Перед ним, задрав вверх ноги и вытянув руки, словно обороняясь от неминучей трепки, лежал на спине верзила-парень и тонким, щенячьим голосом притворно выкрикивал:
— Я… я это. Ей-богу, я… Таперя зашибет меня купец. Вот те Христос… Братцы! Заступись…
Огонь костров освещал его толстогубый, насмешливо кривившийся рот и прищуренные пьяные глаза. Медные глотки сотряслись смехом.
— Черт! — ругнулся Прохор. — Ты издеваться?! — Он ловкой хваткой сорвал с ноги верзилы заляпанный глиной сапожище и, размахнувшись, запустил им в своего обидчика.
Тот хрюкнул, вскочил и грудью полез на Прохора.
— А, купчишка! Ты так-то?
— Уйди!
— Ты наших девок забижать?! Братцы, катай его!
Тут врезались между ними парни, а девки подняли неимоверный визг.
— Прошенька, голубчик! — всхлипывала Таня, увлекая за собою Прохора.
— Мотька! Ты сдурел?.. — крепко держали верзилу парни и шипели, будто гуси: — Вот подвыпьем ужо… Тогды… Без девок чтобы, без огласки… — И к Прохору: — Приятель, где ты? Прохор Петров! Он же ненароком, он так… Ну, давайте мировую.
В бане огонек, но скудный свет его не проникал на волю: единственное оконце заткнуто старыми хозяйскими штанами.

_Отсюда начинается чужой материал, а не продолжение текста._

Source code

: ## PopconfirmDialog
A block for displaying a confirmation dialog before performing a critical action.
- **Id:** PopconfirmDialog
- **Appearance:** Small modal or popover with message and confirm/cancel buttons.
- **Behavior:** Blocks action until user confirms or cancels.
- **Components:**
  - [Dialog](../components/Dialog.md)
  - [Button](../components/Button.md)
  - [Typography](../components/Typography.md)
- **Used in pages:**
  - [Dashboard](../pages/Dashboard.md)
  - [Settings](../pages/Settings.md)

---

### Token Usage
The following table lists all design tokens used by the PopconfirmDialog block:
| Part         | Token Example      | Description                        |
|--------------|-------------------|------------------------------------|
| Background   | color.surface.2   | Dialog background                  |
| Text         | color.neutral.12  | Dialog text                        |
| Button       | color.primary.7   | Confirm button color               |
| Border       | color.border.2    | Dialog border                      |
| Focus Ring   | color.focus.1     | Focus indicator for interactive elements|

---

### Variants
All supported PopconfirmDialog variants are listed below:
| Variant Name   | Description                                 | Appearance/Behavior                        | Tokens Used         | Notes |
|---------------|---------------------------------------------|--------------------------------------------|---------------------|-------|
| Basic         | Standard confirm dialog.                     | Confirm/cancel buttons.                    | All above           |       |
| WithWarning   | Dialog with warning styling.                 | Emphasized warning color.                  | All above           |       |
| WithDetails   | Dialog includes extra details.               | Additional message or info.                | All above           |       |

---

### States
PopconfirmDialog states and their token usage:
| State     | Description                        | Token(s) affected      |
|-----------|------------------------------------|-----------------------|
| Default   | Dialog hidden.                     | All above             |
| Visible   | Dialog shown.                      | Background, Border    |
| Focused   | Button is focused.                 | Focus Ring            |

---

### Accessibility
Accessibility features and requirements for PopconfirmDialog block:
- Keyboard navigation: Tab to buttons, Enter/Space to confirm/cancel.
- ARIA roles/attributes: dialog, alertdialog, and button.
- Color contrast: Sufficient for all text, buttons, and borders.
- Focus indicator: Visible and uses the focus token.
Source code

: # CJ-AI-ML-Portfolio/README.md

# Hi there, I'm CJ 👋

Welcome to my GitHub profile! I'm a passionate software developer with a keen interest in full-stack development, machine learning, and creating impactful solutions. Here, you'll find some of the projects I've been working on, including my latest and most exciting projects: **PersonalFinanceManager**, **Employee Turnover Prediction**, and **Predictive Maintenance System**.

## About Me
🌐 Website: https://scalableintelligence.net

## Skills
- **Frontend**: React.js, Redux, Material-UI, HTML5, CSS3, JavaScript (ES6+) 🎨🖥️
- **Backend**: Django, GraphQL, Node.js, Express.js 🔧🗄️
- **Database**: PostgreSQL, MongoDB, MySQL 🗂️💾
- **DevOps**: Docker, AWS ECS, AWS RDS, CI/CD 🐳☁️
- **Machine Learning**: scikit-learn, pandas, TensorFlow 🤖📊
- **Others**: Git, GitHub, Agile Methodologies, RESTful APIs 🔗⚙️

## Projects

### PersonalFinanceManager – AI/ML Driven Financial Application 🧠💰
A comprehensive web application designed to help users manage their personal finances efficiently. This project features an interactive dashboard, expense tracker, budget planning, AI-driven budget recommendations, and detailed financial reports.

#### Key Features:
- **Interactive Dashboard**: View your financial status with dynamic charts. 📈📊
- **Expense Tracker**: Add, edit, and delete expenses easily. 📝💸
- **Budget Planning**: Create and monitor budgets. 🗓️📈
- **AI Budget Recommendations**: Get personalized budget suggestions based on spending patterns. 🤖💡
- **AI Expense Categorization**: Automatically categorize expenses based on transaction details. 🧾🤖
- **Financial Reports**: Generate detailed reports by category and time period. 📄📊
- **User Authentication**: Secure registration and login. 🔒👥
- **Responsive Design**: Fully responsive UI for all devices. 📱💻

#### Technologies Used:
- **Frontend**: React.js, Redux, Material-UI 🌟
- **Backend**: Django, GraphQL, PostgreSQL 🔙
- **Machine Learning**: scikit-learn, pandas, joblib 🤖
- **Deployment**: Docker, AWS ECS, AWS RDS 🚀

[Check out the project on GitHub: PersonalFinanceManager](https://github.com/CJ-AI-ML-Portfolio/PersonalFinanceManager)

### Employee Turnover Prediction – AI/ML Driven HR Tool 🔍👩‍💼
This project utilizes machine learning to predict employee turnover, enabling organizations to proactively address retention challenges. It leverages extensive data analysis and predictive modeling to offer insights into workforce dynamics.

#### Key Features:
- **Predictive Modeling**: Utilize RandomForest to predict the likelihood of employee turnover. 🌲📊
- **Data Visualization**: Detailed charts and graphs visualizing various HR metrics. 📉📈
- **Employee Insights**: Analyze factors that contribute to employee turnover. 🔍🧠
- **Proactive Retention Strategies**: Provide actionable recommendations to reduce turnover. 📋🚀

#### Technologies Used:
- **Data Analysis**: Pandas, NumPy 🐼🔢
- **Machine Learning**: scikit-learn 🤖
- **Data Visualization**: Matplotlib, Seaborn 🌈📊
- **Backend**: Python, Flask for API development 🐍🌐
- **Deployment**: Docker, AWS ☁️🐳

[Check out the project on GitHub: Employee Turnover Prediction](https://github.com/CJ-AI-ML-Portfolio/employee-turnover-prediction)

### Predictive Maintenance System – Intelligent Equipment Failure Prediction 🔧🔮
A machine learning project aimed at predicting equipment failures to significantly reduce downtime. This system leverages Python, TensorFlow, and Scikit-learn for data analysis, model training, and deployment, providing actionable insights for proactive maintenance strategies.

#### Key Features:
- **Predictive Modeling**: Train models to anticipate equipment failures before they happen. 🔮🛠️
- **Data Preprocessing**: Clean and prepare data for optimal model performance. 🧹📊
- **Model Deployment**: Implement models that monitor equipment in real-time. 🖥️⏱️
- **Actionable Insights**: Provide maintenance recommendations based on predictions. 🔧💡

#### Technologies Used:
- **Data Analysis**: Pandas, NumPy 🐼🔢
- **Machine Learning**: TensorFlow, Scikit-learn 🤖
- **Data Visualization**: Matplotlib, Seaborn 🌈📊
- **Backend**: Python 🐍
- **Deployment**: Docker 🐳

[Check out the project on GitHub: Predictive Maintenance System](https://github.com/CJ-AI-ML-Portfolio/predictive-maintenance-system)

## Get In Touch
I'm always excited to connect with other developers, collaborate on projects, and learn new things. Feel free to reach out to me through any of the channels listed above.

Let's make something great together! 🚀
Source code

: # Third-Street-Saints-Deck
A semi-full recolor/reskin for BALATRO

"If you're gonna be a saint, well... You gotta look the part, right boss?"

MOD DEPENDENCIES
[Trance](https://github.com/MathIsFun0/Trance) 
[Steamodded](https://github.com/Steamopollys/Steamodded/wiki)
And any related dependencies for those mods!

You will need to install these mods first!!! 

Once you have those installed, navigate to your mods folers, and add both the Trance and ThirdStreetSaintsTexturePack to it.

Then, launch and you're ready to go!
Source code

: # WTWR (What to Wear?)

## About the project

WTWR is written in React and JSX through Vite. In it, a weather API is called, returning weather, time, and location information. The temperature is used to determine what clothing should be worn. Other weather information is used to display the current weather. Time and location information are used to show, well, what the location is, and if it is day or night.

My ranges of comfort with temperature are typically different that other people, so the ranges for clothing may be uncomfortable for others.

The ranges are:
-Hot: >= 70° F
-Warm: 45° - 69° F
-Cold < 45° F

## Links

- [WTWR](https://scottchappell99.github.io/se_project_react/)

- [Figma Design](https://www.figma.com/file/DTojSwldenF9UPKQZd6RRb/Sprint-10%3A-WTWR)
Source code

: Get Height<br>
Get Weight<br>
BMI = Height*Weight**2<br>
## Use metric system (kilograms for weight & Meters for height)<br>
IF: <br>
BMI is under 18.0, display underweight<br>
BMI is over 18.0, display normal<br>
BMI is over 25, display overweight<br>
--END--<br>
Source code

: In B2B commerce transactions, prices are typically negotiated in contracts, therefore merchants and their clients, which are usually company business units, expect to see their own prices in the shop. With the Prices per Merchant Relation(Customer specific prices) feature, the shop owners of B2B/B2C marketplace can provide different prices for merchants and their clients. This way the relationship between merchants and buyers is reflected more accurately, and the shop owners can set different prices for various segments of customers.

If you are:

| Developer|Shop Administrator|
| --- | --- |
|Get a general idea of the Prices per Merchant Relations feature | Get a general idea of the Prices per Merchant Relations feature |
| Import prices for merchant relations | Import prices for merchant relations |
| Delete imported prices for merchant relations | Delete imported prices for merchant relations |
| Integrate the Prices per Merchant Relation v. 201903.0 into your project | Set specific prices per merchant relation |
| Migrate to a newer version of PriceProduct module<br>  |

Парней загнал в баню дождь с грозой. Сидели на полу, плечо в плечо, возле четвертной бутыли, тянули водку из банного ковша. Тесные стены и низкий потолок покрыты сажей, пахло гарью, мылом, потом, и все это сдабривалось какой-то кислой вонью, словно от пареной капусты. Пили молча, торопливо, громко чавкали круто посоленный, с луком, хлеб.
Но молчание прервал верзила. Он налил в ковш вина.
— С предбудущим отвалом тебя, Прохор Петров… — И не успел выплеснуть вино в широкий рот, как грянул неимоверной силы громовой удар; все подпрыгнули, хватаясь друг за друга: всем показалось, что баня провалилась в тартар.
— Вот так вдарило! — сказал кто-то.
Беседа не клеилась: не о чем было говорить, всех связала одна мысль, и эта мысль черна, как стены бани. Впрочем, водка брала свое: молчанка сменилась шепотом, а там и загрозили.
Но в эту минуту Прохор плохо слышал. Прохор был в своей мечте, сладостной, влекущей. Все бурливей становится река, шитик мчится быстро, Прохор в веслах, Таня на корме. Солнце, легкий ветер, паруса. А по берегам цветы, цветы. И не цветы — червонцы, золото. «Таня, золото!» — «Да, Прошенька, золото». — «Таня, мы будем жить с тобой в хрустальном дворце». — «Да, Прошенька, да». А вот и вечер, ночь. Тихо малиновка поет, тихо волна голубая плещет, шепчутся на рябине листья. И течет горячая по жилам кровь, и в одно сливаются влажные губы: «Таня, милая моя». — «Ой, Прошенька!»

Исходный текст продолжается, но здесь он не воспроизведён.